SALVATION was on hand when an old church at West Cork’s Kilcoe was demolished more than a decade ago — many of its timbers, stone and slate got born again in a salvage operation, in a new, stone-built home by the coast for a discerning overseas buying couple.
Now being sold by the same individuals, this high-end house with huge build character and charm is called Cir Mhór, after an 800 metre high peak in the mountain range called the Corbetts on the Isle of Arran: all very Irish sounding, but Scottish and Scots gaelic, and named in honour of the island off Scotland’s west coast where the couple had honeymooned years previously.
West Cork’s labour of love Cir Mhór — close to actor Jeremy Irons’ own restored and landmark Kilcoe Castle — is a new-to-market spring listing with estate agent Ray O’Neill of Sherry FitzGerald in Skibberreen and Clonakilty, and he’s fast out of the traps in the past week or two, despite a €545,000 asking price for a ‘mere’ two/three-bed home, with early viewings and interest shown already.

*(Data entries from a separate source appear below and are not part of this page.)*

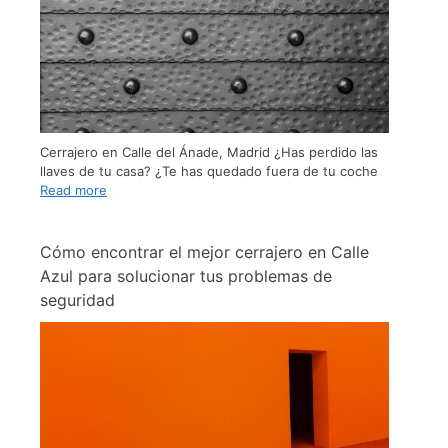
Cerrajero en Calle del Ánade, Madrid ¿Has perdido las
llaves de tu casa? ¿Te has quedado fuera de tu coche
Read more
Cómo encontrar el mejor cerrajero en Calle
Azul para solucionar tus problemas de
seguridad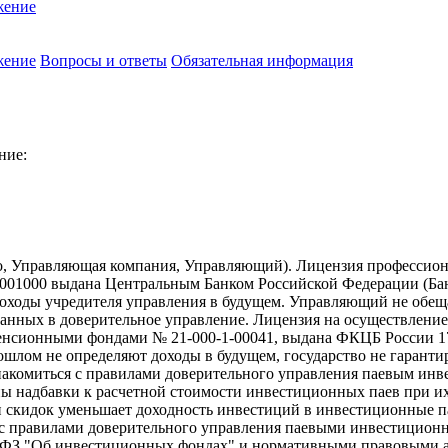
жение
жение
Вопросы и ответы
Обязательная информация
ние:
о, Управляющая компания, Управляющий). Лицензия профессион
01000 выдана Центральным Банком Российской Федерации (Банк 
ходы учредителя управления в будущем. Управляющий не обещае
еданных в доверительное управление. Лицензия на осуществлен
сионными фондами № 21-000-1-00041, выдана ФКЦБ России 17.
рошлом не определяют доходы в будущем, государство не гарант
накомиться с правилами доверительного управления паевым ин
надбавки к расчетной стоимости инвестиционных паев при их 
и скидок уменьшает доходность инвестиций в инвестиционные 
с правилами доверительного управления паевыми инвестиционн
-ФЗ "Об инвестиционных фондах" и нормативными правовыми ак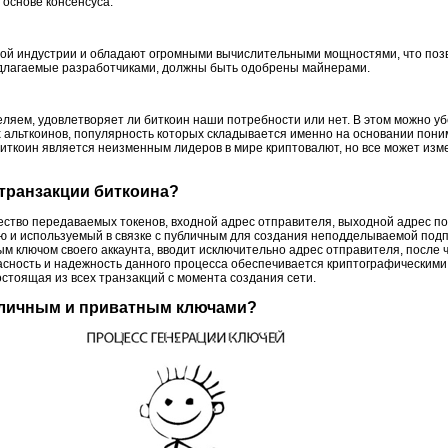
основе консенсуса.
той индустрии и обладают огромными вычислительными мощностями, что позв
едлагаемые разработчиками, должны быть одобрены майнерами.
ляем, удовлетворяет ли биткоин наши потребности или нет. В этом можно уб
 альткоинов, популярность которых складывается именно на основании пон
иткоин является неизменным лидеров в мире криптовалют, но все может изм
транзакции биткоина?
ество передаваемых токенов, входной адрес отправителя, выходной адрес п
ю и используемый в связке с публичным для создания неподделываемой подп
 ключом своего аккаунта, вводит исключительно адрес отправителя, после 
сность и надежность данного процесса обеспечивается криптографическими
состоящая из всех транзакций с момента создания сети.
бличным и приватным ключами?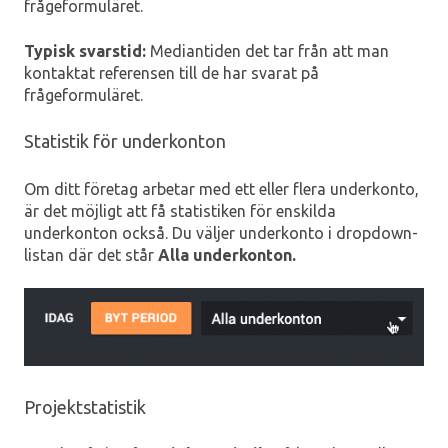
frågeformuläret.
Typisk svarstid:
Mediantiden det tar från att man
kontaktat referensen till de har svarat på
frågeformuläret.
Statistik för underkonton
Om ditt företag arbetar med ett eller flera underkonto,
är det möjligt att få statistiken för enskilda
underkonton också. Du väljer underkonto i dropdown-
listan där det står
Alla underkonton.
Projektstatistik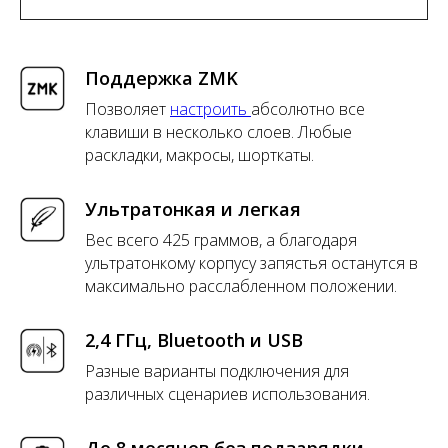
Поддержка ZMK
Позволяет
настроить
абсолютно все
клавиши в несколько слоев. Любые
раскладки, макросы, шорткаты.
Ультратонкая и легкая
Вес всего 425 граммов, а благодаря
ультратонкому корпусу запястья останутся в
максимально расслабленном положении.
2,4 ГГц, Bluetooth и USB
Разные варианты подключения для
различных сценариев использования.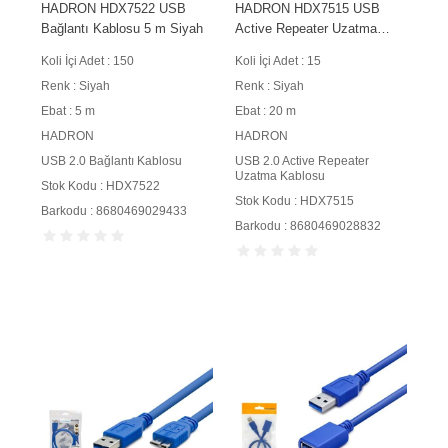
HADRON HDX7522 USB
HADRON HDX7515 USB
Bağlantı Kablosu 5 m Siyah
Active Repeater Uzatma
Kablosu 20 m Siyah
Koli İçi Adet : 150
Koli İçi Adet : 15
Renk : Siyah
Renk : Siyah
Ebat : 5 m
Ebat : 20 m
HADRON
HADRON
USB 2.0 Bağlantı Kablosu
USB 2.0 Active Repeater
Uzatma Kablosu
Stok Kodu : HDX7522
Stok Kodu : HDX7515
Barkodu : 8680469029433
Barkodu : 8680469028832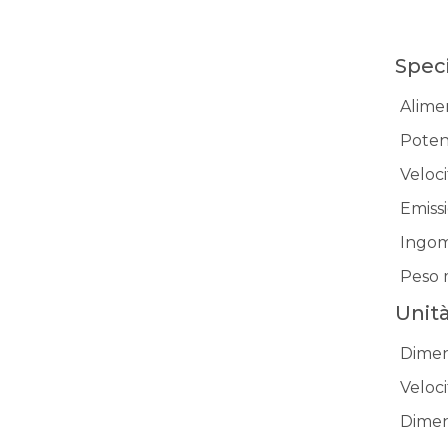
Spec
Alime
Poten
Veloc
Emiss
Ingom
Peso 
Unità
Dimen
Veloci
Dimen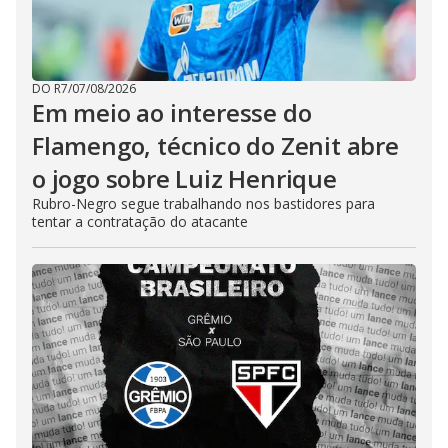
DO R7
/
07/08/2026
Em meio ao interesse do
Flamengo, técnico do Zenit abre
o jogo sobre Luiz Henrique
Rubro-Negro segue trabalhando nos bastidores para
tentar a contratação do atacante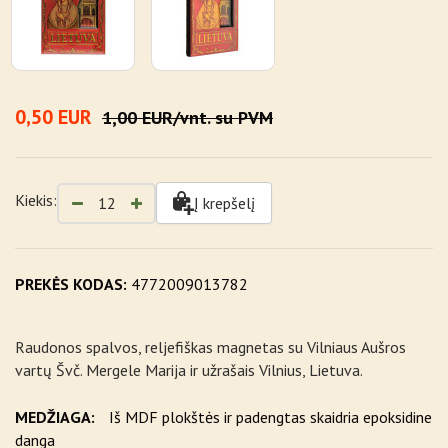
0,50 EUR
1,00 EUR/vnt. su PVM
Kiekis:
Į krepšelį
PREKĖS KODAS:
4772009013782
Raudonos spalvos, reljefiškas magnetas su Vilniaus Aušros
vartų Švč. Mergele Marija ir užrašais Vilnius, Lietuva.
MEDŽIAGA:
Iš MDF plokštės ir padengtas skaidria epoksidine
danga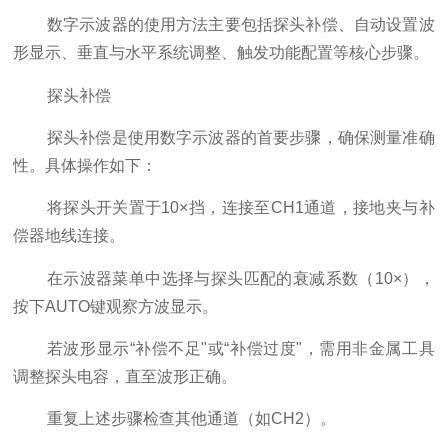
数字示波器的使用方法主要包括探头补偿、自动设置波
形显示、垂直与水平系统调整、触发功能配置等核心步骤。
‌探头补偿‌
探头补偿是使用数字示波器的首要步骤，确保测量准确
性。具体操作如下：
将探头开关置于10×挡，连接至CH1通道，接地夹与补
偿器地线连接。‌‌
在示波器菜单中选择与探头匹配的衰减系数（10×），
按下AUTO键观察方波显示。‌‌
若波形显示“补偿不足"或“补偿过度"，需用非金属工具
调整探头电容，直至波形正确。‌‌
重复上述步骤检查其他通道（如CH2）。‌‌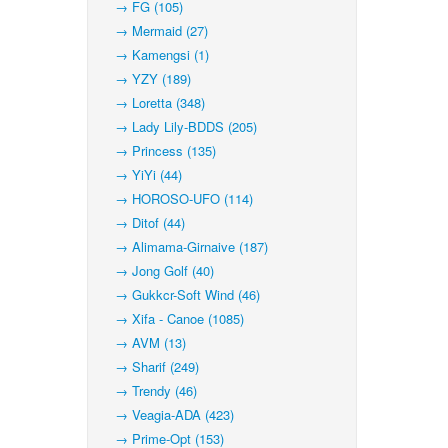
→ FG (105)
→ Mermaid (27)
→ Kamengsi (1)
→ YZY (189)
→ Loretta (348)
→ Lady Lily-BDDS (205)
→ Princess (135)
→ YiYi (44)
→ HOROSO-UFO (114)
→ Ditof (44)
→ Alimama-Girnaive (187)
→ Jong Golf (40)
→ Gukkcr-Soft Wind (46)
→ Xifa - Canoe (1085)
→ AVM (13)
→ Sharif (249)
→ Trendy (46)
→ Veagia-ADA (423)
→ Prime-Opt (153)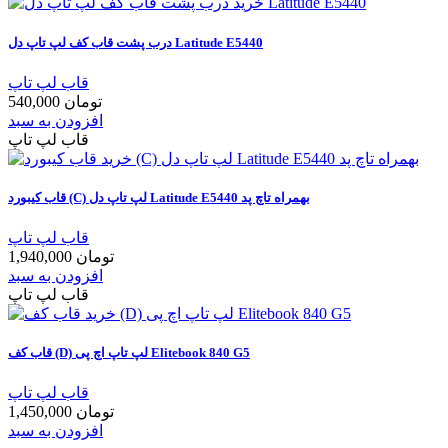
درب پشت قاب کف لپ تاپ دل Latitude E5440
قاب لپ تاپ
540,000 تومان
افزودن به سبد
قاب لپ تاپ
قاب کیبورد (C) لپ تاپ دل Latitude E5440 بهمراه تاچ پد
قاب لپ تاپ
1,940,000 تومان
افزودن به سبد
قاب لپ تاپ
قاب کف (D) لپ تاپ اچ پی Elitebook 840 G5
قاب لپ تاپ
1,450,000 تومان
افزودن به سبد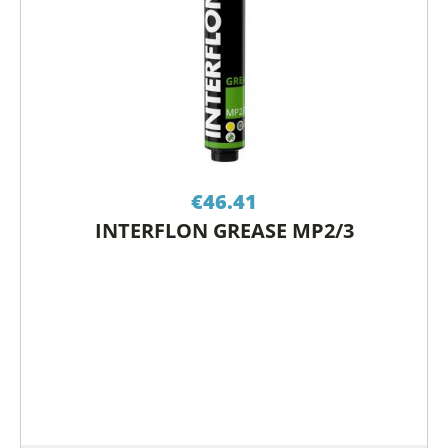
€
46.41
INTERFLON GREASE MP2/3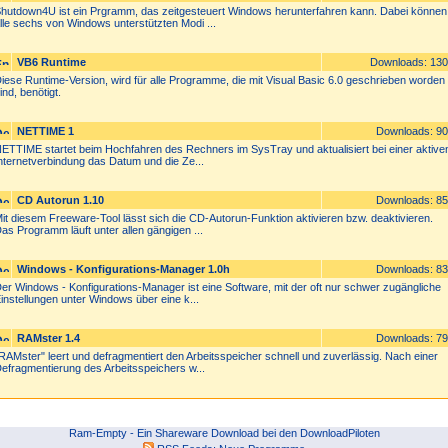
hutdown4U ist ein Prgramm, das zeitgesteuert Windows herunterfahren kann. Dabei können
lle sechs von Windows unterstützten Modi ...
VB6 Runtime
Downloads: 13
iese Runtime-Version, wird für alle Programme, die mit Visual Basic 6.0 geschrieben worden
ind, benötigt.
NETTIME 1
Downloads: 9
ETTIME startet beim Hochfahren des Rechners im SysTray und aktualisiert bei einer aktive
nternetverbindung das Datum und die Ze...
CD Autorun 1.10
Downloads: 8
it diesem Freeware-Tool lässt sich die CD-Autorun-Funktion aktivieren bzw. deaktivieren.
as Programm läuft unter allen gängigen ...
Windows - Konfigurations-Manager 1.0h
Downloads: 8
er Windows - Konfigurations-Manager ist eine Software, mit der oft nur schwer zugängliche
instellungen unter Windows über eine k...
RAMster 1.4
Downloads: 7
RAMster" leert und defragmentiert den Arbeitsspeicher schnell und zuverlässig. Nach einer
efragmentierung des Arbeitsspeichers w...
Ram-Empty - Ein Shareware Download bei den DownloadPiloten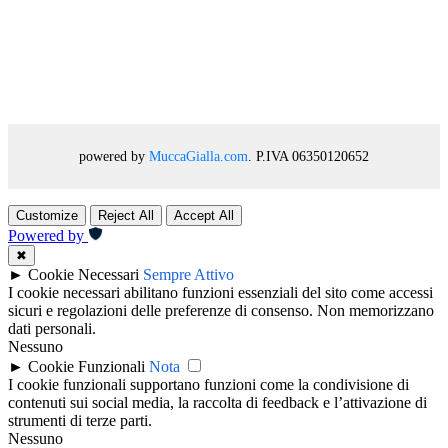
powered by
MuccaGialla.com
. P.IVA 06350120652
Customize
Reject All
Accept All
Powered by
✖
►
Cookie Necessari
Sempre Attivo
I cookie necessari abilitano funzioni essenziali del sito come accessi
sicuri e regolazioni delle preferenze di consenso. Non memorizzano
dati personali.
Nessuno
►
Cookie Funzionali
Nota
I cookie funzionali supportano funzioni come la condivisione di
contenuti sui social media, la raccolta di feedback e l’attivazione di
strumenti di terze parti.
Nessuno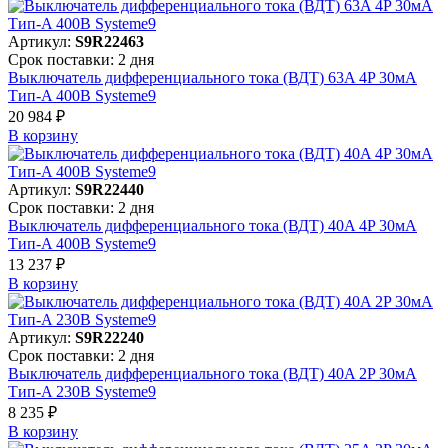
Артикул:
S9R22463
Срок поставки: 2 дня
Выключатель дифференциального тока (ВДТ) 63A 4P 30мА
Тип-A 400В Systeme9
20 984 ₽
В корзинy
Артикул:
S9R22440
Срок поставки: 2 дня
Выключатель дифференциального тока (ВДТ) 40A 4P 30мА
Тип-A 400В Systeme9
13 237 ₽
В корзинy
Артикул:
S9R22240
Срок поставки: 2 дня
Выключатель дифференциального тока (ВДТ) 40A 2P 30мА
Тип-A 230В Systeme9
8 235 ₽
В корзинy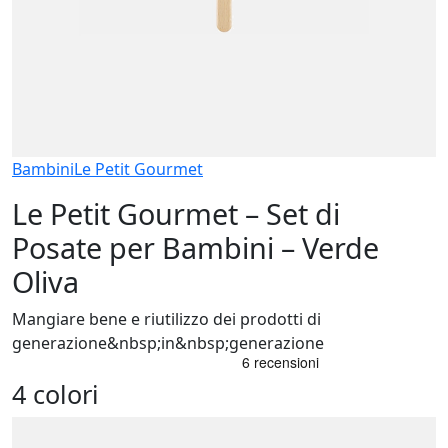
Bambini
Le Petit Gourmet
Le Petit Gourmet – Set di
Posate per Bambini – Verde
Oliva
Mangiare bene e riutilizzo dei prodotti di
generazione&nbsp;in&nbsp;generazione
4 colori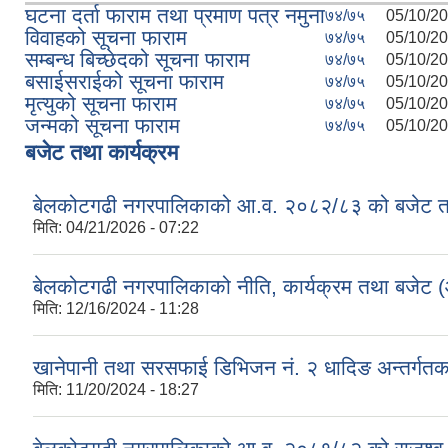
घटना दर्ता फाराम तथा प्रमाण पत्र नमुना
७४/७५
05/10/20
विवाहको सूचना फाराम
७४/७५
05/10/20
सम्बन्ध बिच्छेदको सूचना फाराम
७४/७५
05/10/20
बसाईसराईको सूचना फाराम
७४/७५
05/10/20
मृत्युको सूचना फाराम
७४/७५
05/10/20
जन्मको सूचना फाराम
७४/७५
05/10/20
बजेट तथा कार्यक्रम
बेलकोटगढी नगरपालिकाको आ.व. २०८२/८३ को बजेट तथा
मिति:
04/21/2026 - 07:22
बेलकोटगढी नगरपालिकाको नीति, कार्यक्रम तथा बजेट
मिति:
12/16/2024 - 11:28
खानेपानी तथा सरसफाई डिभिजन नं. २ धादिङ अन्तर्गत
मिति:
11/20/2024 - 18:27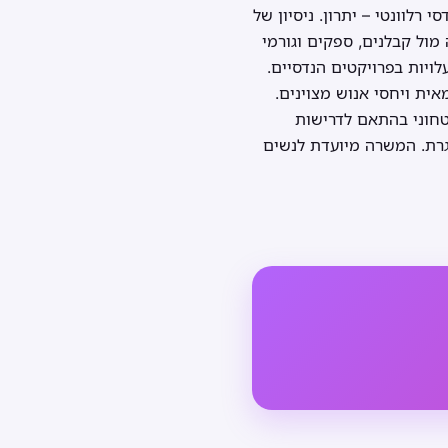
רלוונטי – יתרון. ניסיון של
דה מול קבלנים, ספקים וגורמי
לויות בפרויקטים הנדסיים.
דה עצמאית ויחסי אנוש מצוינים.
ך סיווג ביטחוני בהתאם לדרישות
גרת. המשרה מיועדת לנשים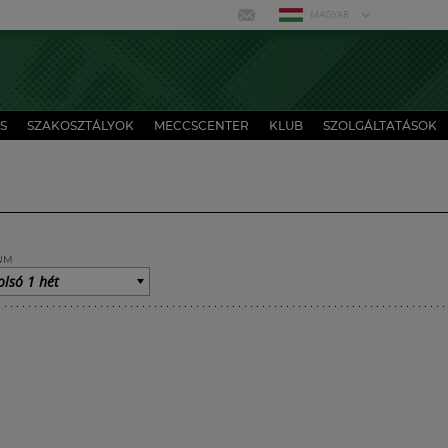
MAGYAR
S
SZAKOSZTÁLYOK
MECCSCENTER
KLUB
SZOLGÁLTATÁSOK
UM
olsó 1 hét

Modern, comfortable stone-built homes aren’t altogether rare around Ballydehob, Schull, Kilcoe, and Skibbereen, and the dormer design is a bit of a trope that washes well with planners in the county.
Cir Mhór, though, is one of the better examples, thanks to a more rigorous approach to its proportions, its stone work and pointing, its floors and finishes, and its timbers.
Those timbers include some sturdy roof beams, some reworked wooden lintels, and some ‘repurposed’ pitch pine altar rails, fetauring as bannisters and balustrades on the galleried first floor second bedroom/overhead living room.
This rock-sold build stretches to about 1,800 sq ft in all, and it’s laid out with a one-bed guest cottage, separate workshop, and a one/two-bed main house, with one en suite ground floor bedroom and an overhead galleried second bedroom, all topped out with a very sympathetic slate roof to match the stone exterior walls.
So, being short on sleeping quarters, in its current 1/2+1 configuration it’s not going to have an appeal to younger families, most likely it will be older buyers, looking for peace and tranquillity, with an ability to accommodate occasional guests as they arrive.
Agent Ray O’Neill describes this hideaway on a site just shy of an acre and a half with bay, island and ocean views both as exceptional, and architect-designed, done by Skibb-based Donal Hoare for the owners who have it suitably furnished with old pine, artefacts, and empathy.
Maximising those views is the bespoke, high-ceilinged extensively glazed (yet slate roofed) sunroom/conservatory, overlooked by the the first floor bedroom/living room.
Floors are a mix of pitch pine, and earthy terracotta tiles, with salvaged materials, natural stone finishes including cills, a stone worktop beside the large, almost industrial-sized range cooker in the kitchen, with bespoke design and units, and windows are double-glazed, in hardwood frames.
Comfort-wise, it has a south-west aspect, wood-burning stove in the living room, oil central heating and a pressurised water system, and not only are the grounds landscaped for privacy and view-framing, it’s also a wildlife haven with feeders as manna from heaven for birds, with a large variety of appreciative, feathered visitors.
Location is close to the coast, with a few access points to the water nearby including a pier and the chance to moor a boat for fishing, while other foods can be foraged in fields, or in Fields’ supermarket in Skibbereen six miles away, while Ballydehob village is just two miles away. Cork city, airport and ferries are about 90 minues off.
Nice, niche buy, and high-end but modest in scale and bedrooms’ provision. A retreat, for lucky new occupants. How West Cork’s traditional lure to overseas buyers, and UK bidders in particular, fares will be one to watch this year, with Sterling’s fall in relation to the euro and with a ‘Brexit’ referendum yet to come.